Museums and tourism have had a longstanding relationship since museums first opened their doors
to the public. But tourism has changed over the last half century. How have museums and tourism evolved together, and what
does the contemporary tourist suggest about where museums are headed?
November 5, 2014
Dawn of the Perpetual Tourist
By M.W. Burns
Global tourism exploded between the 1950’s and the
1980’s, spurred by technological advancements in air transportation and the
expansion of the US and world economies recovering from the Second World War. The
ease with which the average person could travel by mid-century fostered the idea that the planet was a wondrous menagerie
of cultural and natural sights, a collection of marvels just waiting for our arrival. For the majority of travelers these
exotic places might only be seen once in a lifetime, but their popularity was enough to spark the development of standardized
systems for mass-producing packaged holidays through the 70’s and 80’s.

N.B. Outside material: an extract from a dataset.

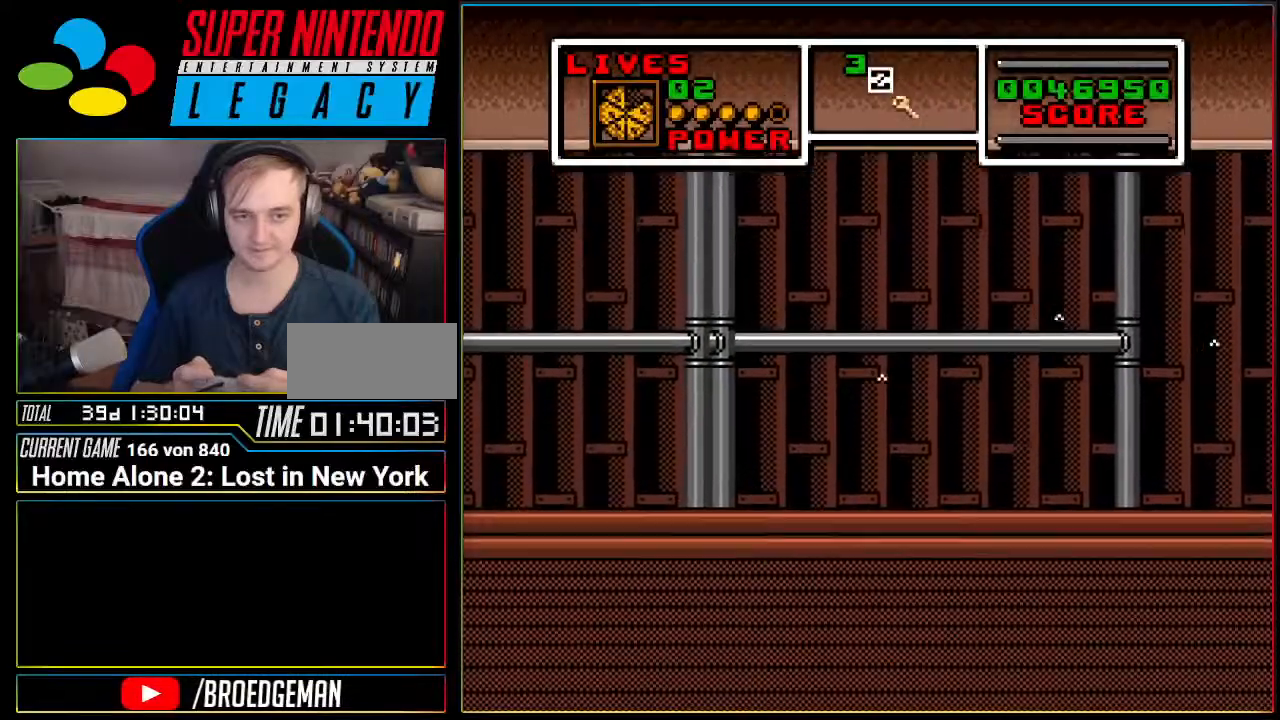
{"dt_ms": 501, "buttons": ["DPAD_LEFT"], "events": [[50, "A", "down"], [451, "A", "up"]]}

In the 90’s a dip in tourism encouraged the development of new systems for
customized travel, splitting travel options into different niches of (primarily) cultural tourism. In the past decade tourism
has continued to develop rapidly into even more personalized forms, facilitated by the growth of information and communication
technologies. Today tourism is the largest industry in the world catering to a wide variety
of specialized interests; ecotourism, extreme tourism, spiritual tourism, agritourism, culinary tourism, geotourism, ghetto
tourism, dark tourism, heritage tourism, LGBT tourism, war tourism, space tourism, virtual tourism, wildlife tourism, doom
tourism, the list goes on. The transition from a modern-industrial, to a postmodern-postindustrial
world has given us a more relativist perspective on cultural values. The difference between high culture and pop culture began
to blur in the mid 1980’s as the hierarchy of intellectual and aesthetic value was challenged. It was argued that things
should be judged on their own merits, rather than on preordained authoritarian values. All of this increased our participation
in places that might have once seemed too fringe.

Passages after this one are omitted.